Gelişmiş ülkelerde artık görkemli, cam giydirmeli, gökdelen yapılara rastlayamazsın, onlar binalardan çok doğaya uyumlu, insan odaklı tarihe saygılı yapılar inşa etmektedirler. Önemli olanın yapı değil insan ve doğa olduğunu kavramış bulunmaktadırlar.
Gelişmekte olan, geri kalmış, diktayla yönetilen ülkelerde halkın gözünü boyamak, güçlü devlet, gelişmişlik hissi vermek için dünyanın en büyük binasını, en büyük otelini, en büyük otobanını, en büyük hastanesini inşa ederler. O binaların içerisinde gibi hizmet verilir pek ilgilenmez, sadece görkemliliği ne bakar. Saf övünür! En büyük binalar, en iyi yollar, köprüler parklar bizim ülkemizde diye...
Doksanlı yıllarda benim köyüme de üç katlı bir bina yapıldı, kerpiç evlerin orta yerine betonarme bir bina yapıldı. Ne kadar çirkin gözüküyordu, köye karşı taraftan baktığın zaman estetikten uzak bir beton iskelet gibi belediye binası olarak yapıldı. O kadar masraf edildi ama hiçbir zaman faaliyete geçemedi, sadece bir katı kullanıldı. Belediyemiz bile kaldırıldı ama o bina hala atıl bir durumda sadece bir katı ile hizmet veriyor muhtarlık olarak.

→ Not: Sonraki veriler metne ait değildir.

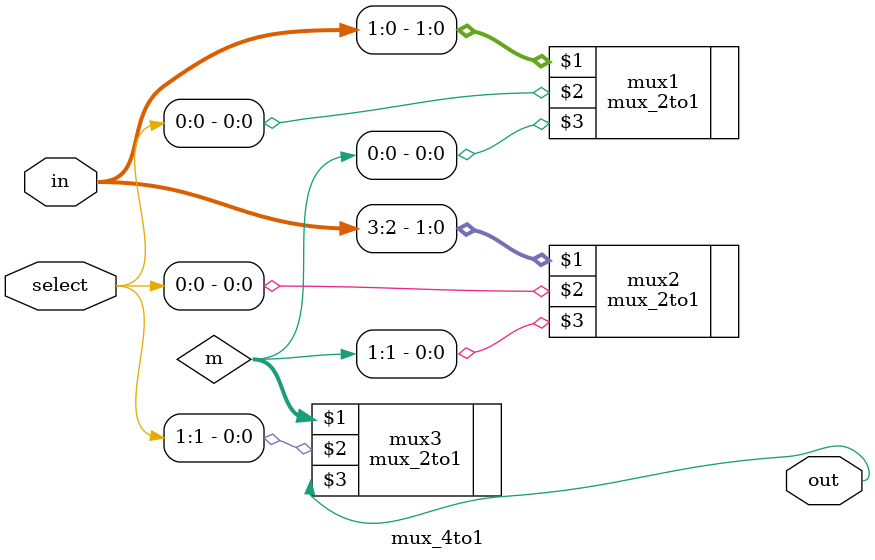
<source format=v>
`include "mux_2to1 (2).v"
module mux_4to1(input [3:0] in,input [1:0] select,output out);
    wire [1:0] m;

    mux_2to1 mux2(in[3:2],select[0],m[1]);
    mux_2to1 mux1(in[1:0],select[0],m[0]);
    
    mux_2to1 mux3(m,select[1],out);
endmodule
</source>
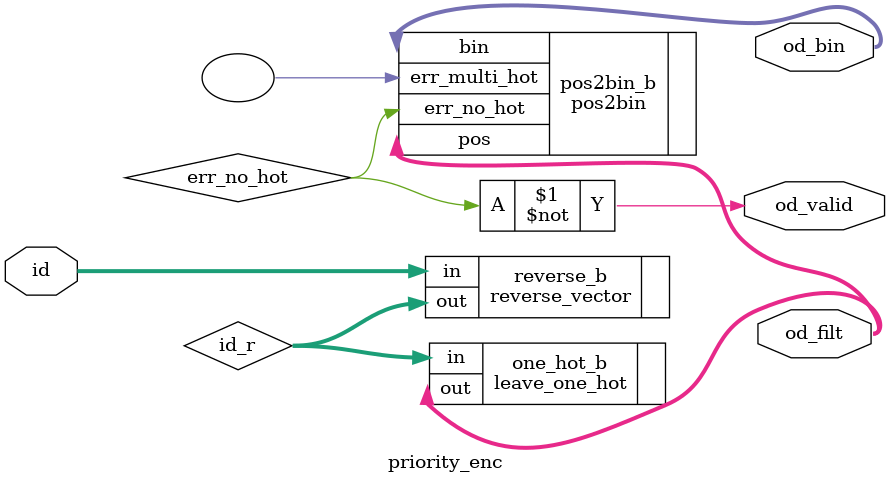
<source format=sv>


/* --- INSTANTIATION TEMPLATE BEGIN ---

priority_enc #(
  .WIDTH( 32 )   // WIDTH must be >=2
) PE1 (
  .id(  ),
  .od_valid(  ),
  .od_filt(  ),
  .od_bin(  )
);

--- INSTANTIATION TEMPLATE END ---*/


module priority_enc #( parameter
  WIDTH = 32,
  WIDTH_W = $clog2(WIDTH)
)(
  input  [WIDTH-1:0] id,      // input data bus

  output od_valid,            // output valid (some bits are active)
  output [WIDTH-1:0] od_filt, // filtered data (only one priority bit active)
  output [WIDTH_W-1:0] od_bin // priority bit binary index
);


// reversed id[] data
// conventional operation of priority encoder is when MSB bits have a priority
logic [WIDTH-1:0] id_r;
reverse_vector #(
  .WIDTH( WIDTH )  // WIDTH must be >=2
) reverse_b (
  .in( id[WIDTH-1:0] ),
  .out( id_r[WIDTH-1:0] )
);

leave_one_hot #(
  .WIDTH( WIDTH )
) one_hot_b (
  .in( id_r[WIDTH-1:0] ),
  .out( od_filt[WIDTH-1:0] )
);

logic err_no_hot;
assign od_valid = ~err_no_hot;

pos2bin #(
  .BIN_WIDTH( WIDTH_W )
) pos2bin_b (
  .pos( od_filt[WIDTH-1:0] ),
  .bin( od_bin[WIDTH_W-1:0] ),

  .err_no_hot( err_no_hot ),
  .err_multi_hot(  )
);

endmodule

</source>
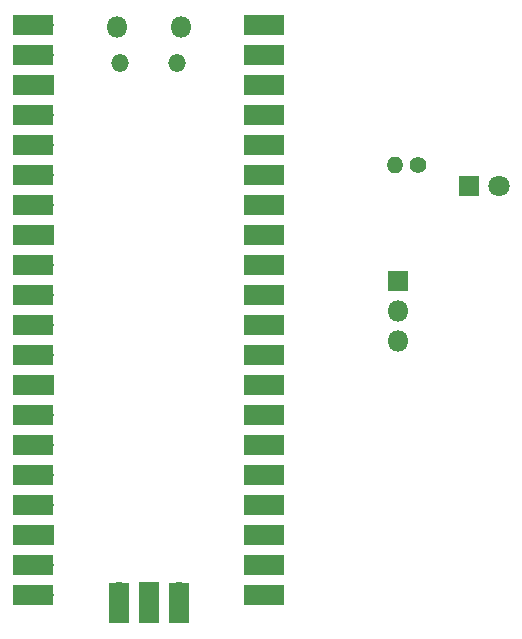
<source format=gbr>
%TF.GenerationSoftware,KiCad,Pcbnew,8.0.0*%
%TF.CreationDate,2024-03-27T20:18:41-03:00*%
%TF.ProjectId,ponderadaPcb,706f6e64-6572-4616-9461-5063622e6b69,rev?*%
%TF.SameCoordinates,Original*%
%TF.FileFunction,Soldermask,Top*%
%TF.FilePolarity,Negative*%
%FSLAX46Y46*%
G04 Gerber Fmt 4.6, Leading zero omitted, Abs format (unit mm)*
G04 Created by KiCad (PCBNEW 8.0.0) date 2024-03-27 20:18:41*
%MOMM*%
%LPD*%
G01*
G04 APERTURE LIST*
%ADD10O,1.800000X1.800000*%
%ADD11O,1.500000X1.500000*%
%ADD12O,1.700000X1.700000*%
%ADD13R,3.500000X1.700000*%
%ADD14R,1.700000X1.700000*%
%ADD15R,1.700000X3.500000*%
%ADD16C,1.400000*%
%ADD17O,1.400000X1.400000*%
%ADD18R,1.800000X1.800000*%
%ADD19C,1.800000*%
G04 APERTURE END LIST*
D10*
%TO.C,U1*%
X147870000Y-70785000D03*
X142420000Y-70785000D03*
D11*
X142720000Y-73815000D03*
X147570000Y-73815000D03*
D12*
X136255000Y-70655000D03*
D13*
X135355000Y-70655000D03*
D12*
X136255000Y-73195000D03*
D13*
X135355000Y-73195000D03*
X135355000Y-75735000D03*
D14*
X136255000Y-75735000D03*
D12*
X136255000Y-78275000D03*
D13*
X135355000Y-78275000D03*
D12*
X136255000Y-80815000D03*
D13*
X135355000Y-80815000D03*
D12*
X136255000Y-83355000D03*
D13*
X135355000Y-83355000D03*
X135355000Y-85895000D03*
D12*
X136255000Y-85895000D03*
D14*
X136255000Y-88435000D03*
D13*
X135355000Y-88435000D03*
X135355000Y-90975000D03*
D12*
X136255000Y-90975000D03*
X136255000Y-93515000D03*
D13*
X135355000Y-93515000D03*
X135355000Y-96055000D03*
D12*
X136255000Y-96055000D03*
X136255000Y-98595000D03*
D13*
X135355000Y-98595000D03*
D14*
X136255000Y-101135000D03*
D13*
X135355000Y-101135000D03*
X135355000Y-103675000D03*
D12*
X136255000Y-103675000D03*
X136255000Y-106215000D03*
D13*
X135355000Y-106215000D03*
X135355000Y-108755000D03*
D12*
X136255000Y-108755000D03*
D13*
X135355000Y-111295000D03*
D12*
X136255000Y-111295000D03*
D13*
X135355000Y-113835000D03*
D14*
X136255000Y-113835000D03*
D12*
X136255000Y-116375000D03*
D13*
X135355000Y-116375000D03*
X135355000Y-118915000D03*
D12*
X136255000Y-118915000D03*
D13*
X154935000Y-118915000D03*
D12*
X154035000Y-118915000D03*
D13*
X154935000Y-116375000D03*
D12*
X154035000Y-116375000D03*
D13*
X154935000Y-113835000D03*
D14*
X154035000Y-113835000D03*
D12*
X154035000Y-111295000D03*
D13*
X154935000Y-111295000D03*
X154935000Y-108755000D03*
D12*
X154035000Y-108755000D03*
D13*
X154935000Y-106215000D03*
D12*
X154035000Y-106215000D03*
X154035000Y-103675000D03*
D13*
X154935000Y-103675000D03*
D14*
X154035000Y-101135000D03*
D13*
X154935000Y-101135000D03*
D12*
X154035000Y-98595000D03*
D13*
X154935000Y-98595000D03*
X154935000Y-96055000D03*
D12*
X154035000Y-96055000D03*
X154035000Y-93515000D03*
D13*
X154935000Y-93515000D03*
D12*
X154035000Y-90975000D03*
D13*
X154935000Y-90975000D03*
X154935000Y-88435000D03*
D14*
X154035000Y-88435000D03*
D13*
X154935000Y-85895000D03*
D12*
X154035000Y-85895000D03*
D13*
X154935000Y-83355000D03*
D12*
X154035000Y-83355000D03*
X154035000Y-80815000D03*
D13*
X154935000Y-80815000D03*
X154935000Y-78275000D03*
D12*
X154035000Y-78275000D03*
D13*
X154935000Y-75735000D03*
D14*
X154035000Y-75735000D03*
D13*
X154935000Y-73195000D03*
D12*
X154035000Y-73195000D03*
X154035000Y-70655000D03*
D13*
X154935000Y-70655000D03*
D15*
X142605000Y-119585000D03*
D12*
X142605000Y-118685000D03*
D14*
X145145000Y-118685000D03*
D15*
X145145000Y-119585000D03*
D12*
X147685000Y-118685000D03*
D15*
X147685000Y-119585000D03*
%TD*%
D16*
%TO.C,R1*%
X167905000Y-82500000D03*
D17*
X166005000Y-82500000D03*
%TD*%
D18*
%TO.C,Q1*%
X166250000Y-92275000D03*
D10*
X166250000Y-94815000D03*
X166250000Y-97355000D03*
%TD*%
D18*
%TO.C,D1*%
X172250000Y-84275000D03*
D19*
X174790000Y-84275000D03*
%TD*%
M02*

</source>
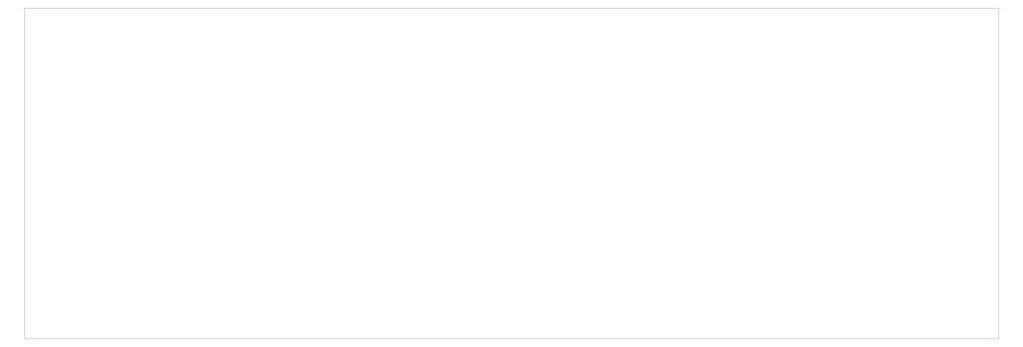
<source format=gbr>
G04 #@! TF.GenerationSoftware,KiCad,Pcbnew,9.0.1*
G04 #@! TF.CreationDate,2025-07-20T11:57:56+10:00*
G04 #@! TF.ProjectId,front panel 9602,66726f6e-7420-4706-916e-656c20393630,rev?*
G04 #@! TF.SameCoordinates,Original*
G04 #@! TF.FileFunction,Profile,NP*
%FSLAX46Y46*%
G04 Gerber Fmt 4.6, Leading zero omitted, Abs format (unit mm)*
G04 Created by KiCad (PCBNEW 9.0.1) date 2025-07-20 11:57:56*
%MOMM*%
%LPD*%
G01*
G04 APERTURE LIST*
G04 #@! TA.AperFunction,Profile*
%ADD10C,0.050000*%
G04 #@! TD*
G04 APERTURE END LIST*
D10*
X50400000Y-45900000D02*
X50400000Y-141900000D01*
X333400000Y-141900000D02*
X333400000Y-45900000D01*
X333400000Y-45900000D02*
X50400000Y-45900000D01*
X50400000Y-141900000D02*
X333400000Y-141900000D01*
M02*

</source>
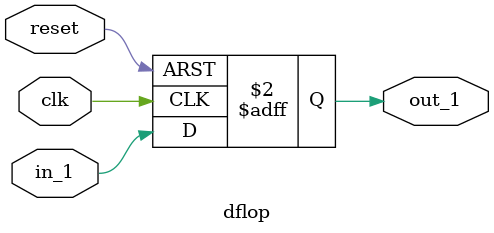
<source format=sv>
module dflop(      clk,
                        reset,
                        in_1,
                        out_1
                );

        input           clk;
        input           reset;
        input           in_1;
        output          out_1;

        reg             out_1;

        // ------- Design implementation -------

        always @(posedge clk or posedge reset) 
                begin
                        if(reset)
                                out_1 <= 1'b0;
                        else
                                out_1 <= in_1;
                end

endmodule

</source>
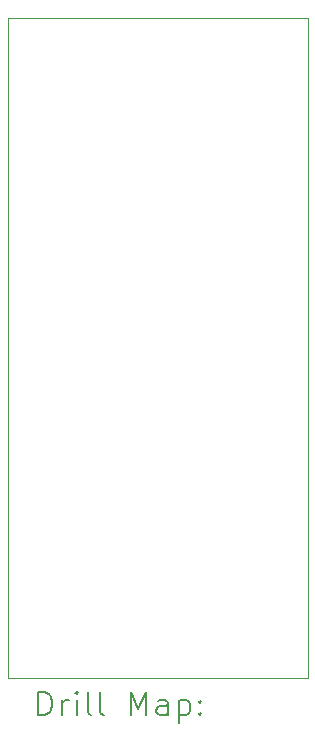
<source format=gbr>
%TF.GenerationSoftware,KiCad,Pcbnew,9.0.6*%
%TF.CreationDate,2026-01-08T21:28:13-06:00*%
%TF.ProjectId,QFN-40_5x5_P0.4,51464e2d-3430-45f3-9578-355f50302e34,rev?*%
%TF.SameCoordinates,Original*%
%TF.FileFunction,Drillmap*%
%TF.FilePolarity,Positive*%
%FSLAX45Y45*%
G04 Gerber Fmt 4.5, Leading zero omitted, Abs format (unit mm)*
G04 Created by KiCad (PCBNEW 9.0.6) date 2026-01-08 21:28:13*
%MOMM*%
%LPD*%
G01*
G04 APERTURE LIST*
%ADD10C,0.050000*%
%ADD11C,0.200000*%
G04 APERTURE END LIST*
D10*
X12344400Y-8154443D02*
X14884400Y-8154443D01*
X14884400Y-13742443D01*
X12344400Y-13742443D01*
X12344400Y-8154443D01*
D11*
X12602677Y-14056427D02*
X12602677Y-13856427D01*
X12602677Y-13856427D02*
X12650296Y-13856427D01*
X12650296Y-13856427D02*
X12678867Y-13865950D01*
X12678867Y-13865950D02*
X12697915Y-13884998D01*
X12697915Y-13884998D02*
X12707439Y-13904046D01*
X12707439Y-13904046D02*
X12716962Y-13942141D01*
X12716962Y-13942141D02*
X12716962Y-13970712D01*
X12716962Y-13970712D02*
X12707439Y-14008808D01*
X12707439Y-14008808D02*
X12697915Y-14027855D01*
X12697915Y-14027855D02*
X12678867Y-14046903D01*
X12678867Y-14046903D02*
X12650296Y-14056427D01*
X12650296Y-14056427D02*
X12602677Y-14056427D01*
X12802677Y-14056427D02*
X12802677Y-13923093D01*
X12802677Y-13961189D02*
X12812201Y-13942141D01*
X12812201Y-13942141D02*
X12821724Y-13932617D01*
X12821724Y-13932617D02*
X12840772Y-13923093D01*
X12840772Y-13923093D02*
X12859820Y-13923093D01*
X12926486Y-14056427D02*
X12926486Y-13923093D01*
X12926486Y-13856427D02*
X12916962Y-13865950D01*
X12916962Y-13865950D02*
X12926486Y-13875474D01*
X12926486Y-13875474D02*
X12936010Y-13865950D01*
X12936010Y-13865950D02*
X12926486Y-13856427D01*
X12926486Y-13856427D02*
X12926486Y-13875474D01*
X13050296Y-14056427D02*
X13031248Y-14046903D01*
X13031248Y-14046903D02*
X13021724Y-14027855D01*
X13021724Y-14027855D02*
X13021724Y-13856427D01*
X13155058Y-14056427D02*
X13136010Y-14046903D01*
X13136010Y-14046903D02*
X13126486Y-14027855D01*
X13126486Y-14027855D02*
X13126486Y-13856427D01*
X13383629Y-14056427D02*
X13383629Y-13856427D01*
X13383629Y-13856427D02*
X13450296Y-13999284D01*
X13450296Y-13999284D02*
X13516962Y-13856427D01*
X13516962Y-13856427D02*
X13516962Y-14056427D01*
X13697915Y-14056427D02*
X13697915Y-13951665D01*
X13697915Y-13951665D02*
X13688391Y-13932617D01*
X13688391Y-13932617D02*
X13669343Y-13923093D01*
X13669343Y-13923093D02*
X13631248Y-13923093D01*
X13631248Y-13923093D02*
X13612201Y-13932617D01*
X13697915Y-14046903D02*
X13678867Y-14056427D01*
X13678867Y-14056427D02*
X13631248Y-14056427D01*
X13631248Y-14056427D02*
X13612201Y-14046903D01*
X13612201Y-14046903D02*
X13602677Y-14027855D01*
X13602677Y-14027855D02*
X13602677Y-14008808D01*
X13602677Y-14008808D02*
X13612201Y-13989760D01*
X13612201Y-13989760D02*
X13631248Y-13980236D01*
X13631248Y-13980236D02*
X13678867Y-13980236D01*
X13678867Y-13980236D02*
X13697915Y-13970712D01*
X13793153Y-13923093D02*
X13793153Y-14123093D01*
X13793153Y-13932617D02*
X13812201Y-13923093D01*
X13812201Y-13923093D02*
X13850296Y-13923093D01*
X13850296Y-13923093D02*
X13869343Y-13932617D01*
X13869343Y-13932617D02*
X13878867Y-13942141D01*
X13878867Y-13942141D02*
X13888391Y-13961189D01*
X13888391Y-13961189D02*
X13888391Y-14018331D01*
X13888391Y-14018331D02*
X13878867Y-14037379D01*
X13878867Y-14037379D02*
X13869343Y-14046903D01*
X13869343Y-14046903D02*
X13850296Y-14056427D01*
X13850296Y-14056427D02*
X13812201Y-14056427D01*
X13812201Y-14056427D02*
X13793153Y-14046903D01*
X13974105Y-14037379D02*
X13983629Y-14046903D01*
X13983629Y-14046903D02*
X13974105Y-14056427D01*
X13974105Y-14056427D02*
X13964582Y-14046903D01*
X13964582Y-14046903D02*
X13974105Y-14037379D01*
X13974105Y-14037379D02*
X13974105Y-14056427D01*
X13974105Y-13932617D02*
X13983629Y-13942141D01*
X13983629Y-13942141D02*
X13974105Y-13951665D01*
X13974105Y-13951665D02*
X13964582Y-13942141D01*
X13964582Y-13942141D02*
X13974105Y-13932617D01*
X13974105Y-13932617D02*
X13974105Y-13951665D01*
M02*

</source>
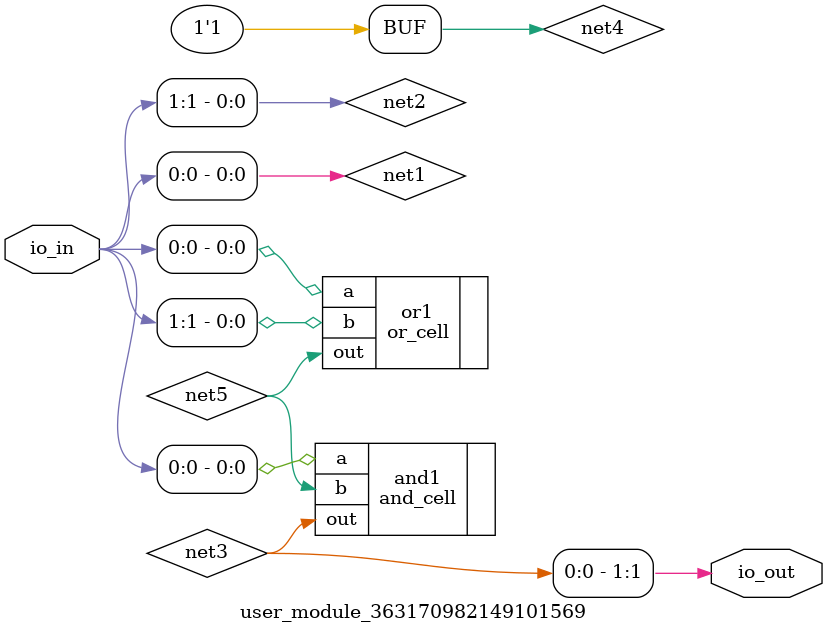
<source format=v>
/* Automatically generated from https://wokwi.com/projects/363170982149101569 */

`default_nettype none

module user_module_363170982149101569(
  input [7:0] io_in,
  output [7:0] io_out
);
  wire net1 = io_in[0];
  wire net2 = io_in[1];
  wire net3;
  wire net4 = 1'b1;
  wire net5;

  assign io_out[1] = net3;

  and_cell and1 (
    .a (net1),
    .b (net5),
    .out (net3)
  );
  or_cell or1 (
    .a (net1),
    .b (net2),
    .out (net5)
  );
endmodule

</source>
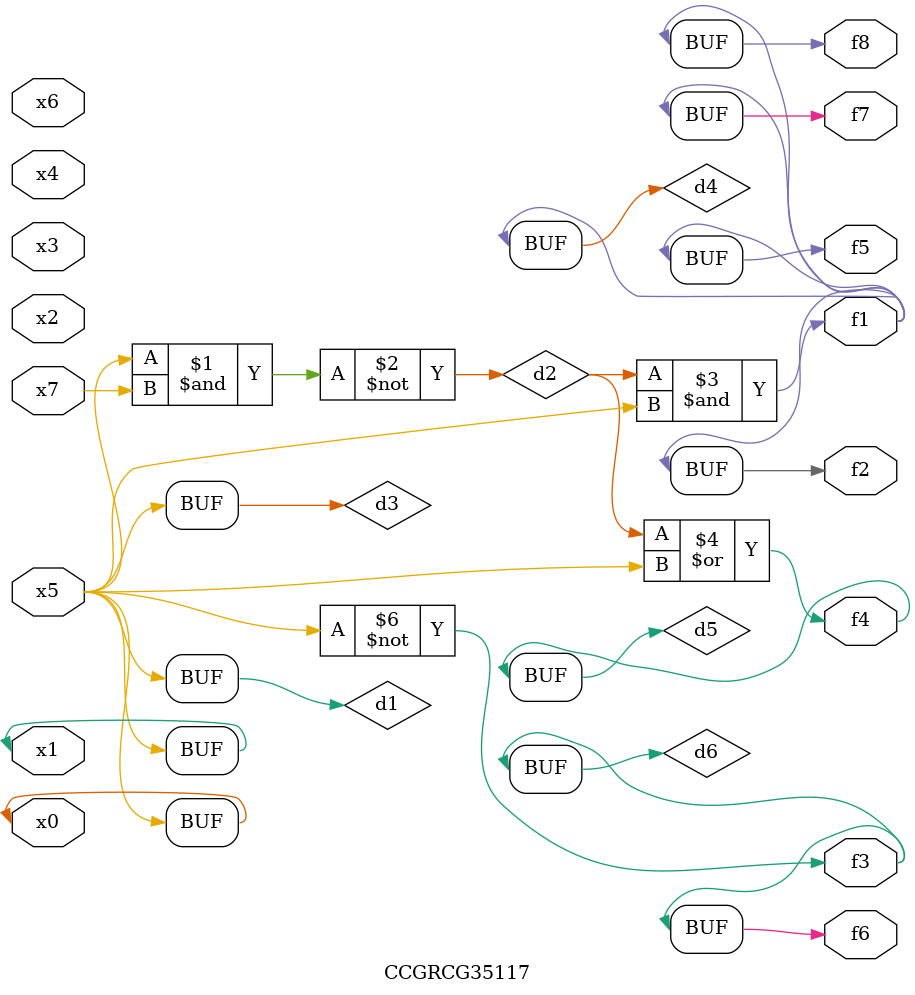
<source format=v>
module CCGRCG35117(
	input x0, x1, x2, x3, x4, x5, x6, x7,
	output f1, f2, f3, f4, f5, f6, f7, f8
);

	wire d1, d2, d3, d4, d5, d6;

	buf (d1, x0, x5);
	nand (d2, x5, x7);
	buf (d3, x0, x1);
	and (d4, d2, d3);
	or (d5, d2, d3);
	nor (d6, d1, d3);
	assign f1 = d4;
	assign f2 = d4;
	assign f3 = d6;
	assign f4 = d5;
	assign f5 = d4;
	assign f6 = d6;
	assign f7 = d4;
	assign f8 = d4;
endmodule

</source>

Hizmet vermek için yeni ve sağlam binalara ihtiyaç vardır insan onuruna yakışır, çevreye uyumlu, tarihi dokusu olan yapılara evet, ancak günümüzde öyle binalar yapılıyor ki özel veya kamu binaları estetikten, doğallıktan uzak içi boş binalar.
Karaman’a taşındığımda ilk dikkatimi çeken şey milli eğitim bakanlığının karamandaki okul yatırımları olmuştu. İlköğretim okul binaları sanki bir kampüsü andırıyordu, geniş bahçeli ağaçlandırılmış, insanın ruhunu okşayan renkli binalar. Bu dışarıdan gözlemim, eğitimi nasıldır bilmiyorum, inşallah eğitimi de görünüşü kadar güzeldir.
Hastaneler, Adliye, SGK, Defterdarlık çoğu kamu binaları da dış görünüş olarak devlete yakışır binalar; inşallah yapılan hizmetlerde iyidir.
Bunlar içerisinde en büyük eleştiriyi hastaneler almaktadır. Sosyal medyada Karaman’da şu branşta, yok bu branşta bölümler açıldığı! Karaman’a uzman doktor atandığı yolunda haberler yapılıyor ancak bunların boş olduğunu yapılan hizmetlerden anlıyoruz.
Şahidim, doktor hastasını muayene ediyor, senin ameliyat olman gerekiyor ve eylül ayına randevu veriyor. Hasta yakını yalvarıyor, bu ay içerisinde olması için çünkü çaresiz olduğunu hastaya bakacak kimsenin olmadığını, doktorun cevabı ameliyat yapacak alet edevatın yokluğu ve yapacak bir şeyin olmadığını, isterse başhekime, cimere, siyasi partilere şikâyet edebileceği telkininde bulunuyor. Bu doktorun çaresizliği, yani bina değil içerisinin dolu olması gerektiğini kanıtlıyor.
Hastane binası yapıyorsun, o kadar para harcıyorsun sadece acil servis görevi yapıyor, en ufak bir ameliyat için Konya hastanelerine sevk ediyorsun insanları mağdur ediyorsun...
Önemli olan Hastane, Adliye binaları yapmak değil, o binalarda insanlara en iyi imkânları sunarak sorunlarına çözüm üretilebilmesidir.
Aynen öyle. Ziraat odası binası yaptırıyor yaprak analizi için Adana'ya gidiyoruz. Boooş.